Press Release | January 10, 2024

EPA air pollution proposal will restrict the public’s ability to challenge unlawful permits

ATLANTA— This week the U.S. Environmental Protection Agency proposed a national rule eliminating its ability to object to a state-issued Clean Air Act Title V operating permit that illegally excludes critical New Source Review (NSR) pollution control requirements. If finalized, the rule would override a decision by the U.S. Court of Appeals for the Tenth Circuit, which ruled that NSR requirements must be included in a Title V permit if they apply. 

One of the most consequential Clean Air Act requirements is NSR, which, if it applies, requires an industrial source to reduce its air pollution by using the best available control technology at a minimum. Under EPA’s proposal, even if a petitioner plainly demonstrates that a source’s construction or modification triggered NSR applicability, the agency will not object to a state’s failure to include NSR requirements in the source’s operating permit. The proposal also would eliminate EPA’s ability to object to inadequate determinations made by states when applying NSR, such as the failure to require legally sufficient, up-to-date air pollution controls. 
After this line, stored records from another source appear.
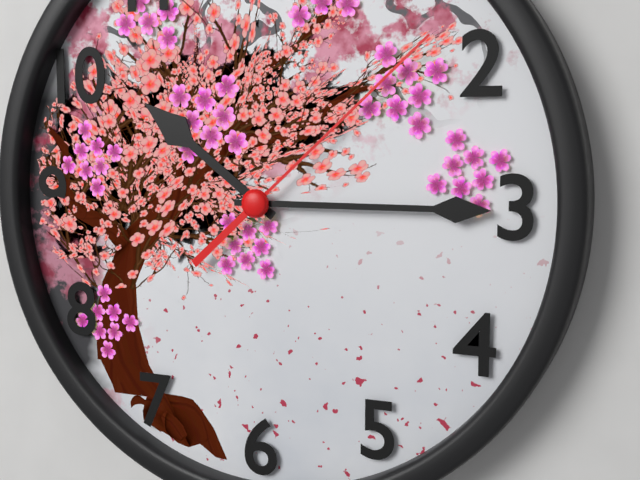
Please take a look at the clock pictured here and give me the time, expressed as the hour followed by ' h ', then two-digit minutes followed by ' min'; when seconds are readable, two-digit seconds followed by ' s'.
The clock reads 10 h 15 min 08 s
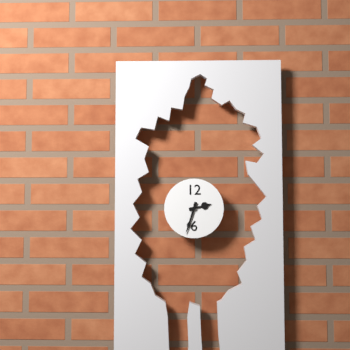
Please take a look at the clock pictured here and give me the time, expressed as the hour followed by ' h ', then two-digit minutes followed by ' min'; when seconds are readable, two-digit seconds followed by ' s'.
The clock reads 2 h 33 min
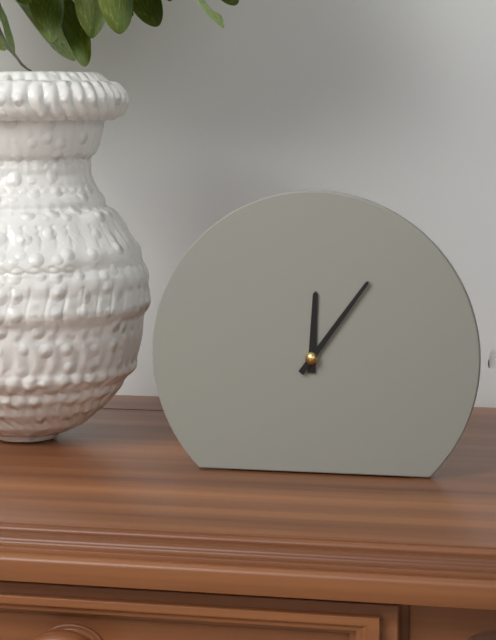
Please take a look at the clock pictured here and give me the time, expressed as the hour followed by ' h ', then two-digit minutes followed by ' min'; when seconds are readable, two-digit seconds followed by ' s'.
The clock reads 12 h 06 min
In response, Keri Powell, leader of the Southern Environmental Law Center’s Air Program, released the following statement: 

“EPA’s proposal would take away a key opportunity for communities to reduce unlawful industrial air pollution that threatens their health. A Title V permit is meant to serve as a source-specific guide to Clean Air Act compliance, clarifying which requirements apply and specifying monitoring and reporting obligations sufficient to assure the source’s compliance. Importantly, members of the public can petition EPA to object to a state’s issuance of a permit that omits an applicable requirement. 

“States often make mistakes when determining whether NSR applies to a new or modified pollution source and establishing source-specific NSR control requirements. EPA’s proposal would shield these decisions from challenge in the Title V process, eliminating an important and straightforward mechanism for impacted communities to address facility non-compliance with critical clean air protections.”